Softness, lightness and strength definitely feel like good descriptors of my head and heart space right now. For example, I have had a tough relationship with my mom, and I feel like I am giving myself more space around her triggers, and this has meant less time ruminating, living in the past, blaming my upbringing, etc. It also has made me act a bit more kindly towards her. I have a really strong self-critical nature, and recently I have been more balanced and compassionate towards myself and my parenting especially.
I have also had a strong softening for trans kids. This feels different than my previous prejudice that it's 'us versus them'- activism, propagation of social media messages, etc... In the past, I have cheered on policies and voices pushing back against medicalization. But somehow my focus has changed. I am not paying attention to the politics; I am just thinking about the kids, suffering in different ways, but aware that they are someone's kids, looking for the same thing my kid is looking for. It's a different kind of pain, but feels more aligned to my desire to be a whole, loving and connected individual.

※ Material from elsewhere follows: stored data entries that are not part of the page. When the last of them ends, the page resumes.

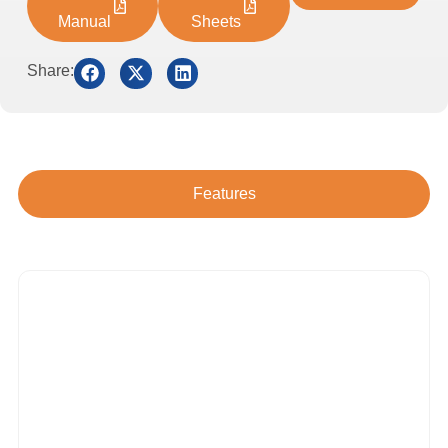
Manual
Sheets
Share:
Features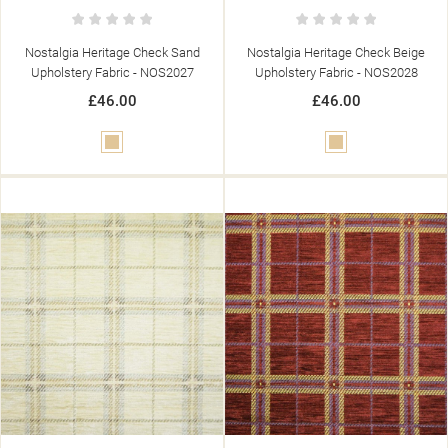
Nostalgia Heritage Check Sand
Nostalgia Heritage Check Beige
Upholstery Fabric - NOS2027
Upholstery Fabric - NOS2028
£46.00
£46.00
Beige
Beige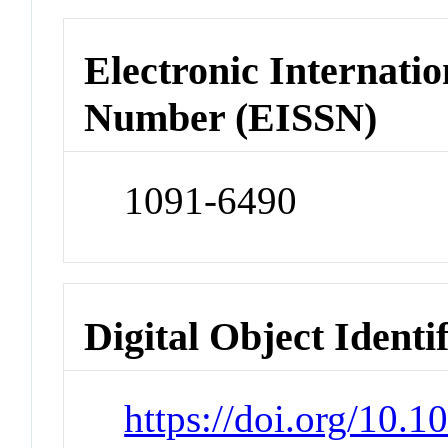
Electronic Internatio
Number (EISSN)
1091-6490
Digital Object Identi
https://doi.org/10.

I am also doing stuff for myself- taking more yoga classes, doing real planning for my future, allowing more frivolity, and communicating this self-care to my daughter. I don't wake up at 3 am with my heart racing. I still ruminate on trans issues and my daughter's choices, of course. But, I consume very little social media, or delve into politics around trans issues.
This past weekend, I visited my kiddo at school for a college orchestra concert. I prepared myself in advance for seeing her play, knowing how masculine she would appear. The preparation helped me move into enjoying her success and clear joy in playing. Afterwards, I took her and some friends out to dinner. The waiter and friends easily use male pronouns, and I found that I felt more dislike around it than horror. It felt better to watch the kids enjoy each other and their meal, and to feel grateful to be able to be part of it. This is all new for me, and what I hope to continue feeling going forward.

StoicMom’s reader prompts for self-discovery:
Are your family circumstances impacting your physical health? How would you describe your current head and heart space? Is this something you’re interested in shifting? What would happen if you softened?
So beautiful! What a testament to taking full respnsibility for your own experience. It has ripple effects so far beyond what we can initially conceive of. Your daughter - and your own mom! - and everyone you inspire by sharing your journey are lucky that you're willing to dive in, try something new and different and probably scary and come out stronger.